Naltrexone — mu-opioid antagonist. Monthly LAI (Vivitrol) or oral. If patient uses opioid while on naltrexone, the opioid simply does not work. Requires opioid-free interval before initiation (7-10 days for short-acting opioids, longer for long-acting) to avoid precipitated withdrawal. Best for motivated patients without recent active use.
Naloxone (Narcan) saves lives. Co-prescribed with chronic opioid therapy, distributed in harm reduction programs, available without prescription in many jurisdictions, increasingly available in workplaces, schools, public transit. Universal availability is among the strongest single interventions in the overdose epidemic.
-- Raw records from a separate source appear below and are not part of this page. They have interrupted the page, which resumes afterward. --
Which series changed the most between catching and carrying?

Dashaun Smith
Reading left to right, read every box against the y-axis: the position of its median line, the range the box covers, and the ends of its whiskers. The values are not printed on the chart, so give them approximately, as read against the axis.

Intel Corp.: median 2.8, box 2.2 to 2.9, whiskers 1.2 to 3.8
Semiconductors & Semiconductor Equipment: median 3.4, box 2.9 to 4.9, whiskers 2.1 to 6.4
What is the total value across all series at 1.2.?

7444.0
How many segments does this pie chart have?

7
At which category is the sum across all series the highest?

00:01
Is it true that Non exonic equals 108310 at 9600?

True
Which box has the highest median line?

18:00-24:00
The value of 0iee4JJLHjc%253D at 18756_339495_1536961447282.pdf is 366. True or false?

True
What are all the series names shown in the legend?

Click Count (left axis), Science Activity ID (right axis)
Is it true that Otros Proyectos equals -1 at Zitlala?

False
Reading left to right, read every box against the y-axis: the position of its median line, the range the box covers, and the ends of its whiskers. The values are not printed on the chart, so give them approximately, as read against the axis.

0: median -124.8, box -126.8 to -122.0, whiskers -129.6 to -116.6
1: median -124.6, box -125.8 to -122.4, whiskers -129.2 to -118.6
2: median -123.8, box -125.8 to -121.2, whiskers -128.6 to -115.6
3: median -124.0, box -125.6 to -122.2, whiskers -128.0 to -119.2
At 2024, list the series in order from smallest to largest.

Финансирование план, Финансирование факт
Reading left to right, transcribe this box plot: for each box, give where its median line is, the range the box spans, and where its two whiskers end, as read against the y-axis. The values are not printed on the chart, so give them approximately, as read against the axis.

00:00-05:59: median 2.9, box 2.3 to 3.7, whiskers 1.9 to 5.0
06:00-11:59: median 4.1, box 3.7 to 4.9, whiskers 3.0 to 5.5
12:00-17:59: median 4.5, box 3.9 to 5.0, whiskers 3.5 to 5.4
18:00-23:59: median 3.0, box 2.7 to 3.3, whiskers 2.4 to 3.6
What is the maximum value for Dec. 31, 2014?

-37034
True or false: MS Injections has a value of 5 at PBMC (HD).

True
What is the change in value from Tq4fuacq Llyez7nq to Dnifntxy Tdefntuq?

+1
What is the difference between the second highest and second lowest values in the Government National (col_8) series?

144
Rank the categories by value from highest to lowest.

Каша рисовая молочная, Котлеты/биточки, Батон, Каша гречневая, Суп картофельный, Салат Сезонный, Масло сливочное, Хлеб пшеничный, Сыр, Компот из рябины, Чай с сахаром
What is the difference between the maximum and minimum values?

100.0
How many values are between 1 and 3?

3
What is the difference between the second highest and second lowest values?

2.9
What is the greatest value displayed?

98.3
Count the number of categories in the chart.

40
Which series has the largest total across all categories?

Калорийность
Fentanyl-era considerations: buprenorphine induction in fentanyl-exposed patients carries precipitated withdrawal risk. Modern approaches include microdosing protocols (starting 0.5-2 mg with gradual escalation while continuing low-dose fentanyl) and longer waiting periods before induction. Continue MAT indefinitely — early discontinuation drives relapse and overdose death.
When you encounter a patient with OUD, the treatment is effective and lifesaving. Many patients have never been offered MAT despite its evidence base. Buprenorphine office-based, methadone OTP, naltrexone for motivated abstinent patients — all reduce mortality substantially.